Vlieghe, answering an audience question after his speech at the London School of Economics, said the BoE’s next policy move was still likely to be a rate hike but it could become more finely balanced if there was more bad news on the economy.
“On the balance of probabilities I do think the next move in rates is up. But clearly if the disappointments keep coming, then that becomes a more marginal case than it is now,” he said.
Vlieghe said he had been struck by the failure of wage growth to pick up despite a fall in unemployment, which suggested there was spare capacity in the economy.
Previously, only one of the Bank’s nine rate-setters – the Bank’s chief economist Andy Haldane – has raised the possibility of voting for a rate cut.
Vlieghe sounded more cautious about the idea of a cut than Haldane.
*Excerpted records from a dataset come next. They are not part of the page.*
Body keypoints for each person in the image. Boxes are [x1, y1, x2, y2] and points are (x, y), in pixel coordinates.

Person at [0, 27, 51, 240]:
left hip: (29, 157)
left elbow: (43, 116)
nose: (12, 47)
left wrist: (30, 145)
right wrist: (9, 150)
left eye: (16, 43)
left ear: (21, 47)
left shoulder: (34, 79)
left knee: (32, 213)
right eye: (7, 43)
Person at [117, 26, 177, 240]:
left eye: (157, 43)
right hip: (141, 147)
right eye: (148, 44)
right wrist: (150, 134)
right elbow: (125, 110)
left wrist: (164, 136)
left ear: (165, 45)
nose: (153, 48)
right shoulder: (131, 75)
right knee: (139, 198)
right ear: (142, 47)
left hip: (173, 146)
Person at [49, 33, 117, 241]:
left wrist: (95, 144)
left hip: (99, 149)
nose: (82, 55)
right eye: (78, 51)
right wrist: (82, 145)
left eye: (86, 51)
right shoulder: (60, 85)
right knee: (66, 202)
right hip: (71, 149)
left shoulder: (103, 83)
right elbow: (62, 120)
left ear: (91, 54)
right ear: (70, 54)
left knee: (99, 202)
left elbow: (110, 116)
In his speech, he said he would not back a rate rise until he was sure growth was no longer slowing, and that a mix of inflation measures were pointing up. Growing wage pressures were “surprisingly absent”.
Heavy indebtedness, ageing populations and growing inequality all clouded the economic outlook in Britain and abroad, potentially for decades, Vlieghe said.
“The economy may not revert to its pre-crisis average levels of growth and interest rates,” he said.
Traditional economic models which assumed growth and interest rates would return to pre-crisis levels should be treated with caution, and helped explain why private sector forecasters had misjudged BoE policy in the past, Vlieghe added.
“We may not have to raise rates very much once we start. Moreover, the fact that, at very low interest rates, policy cannot respond as effectively to bad news as it can to good news also makes me more patient before raising rates,” he said.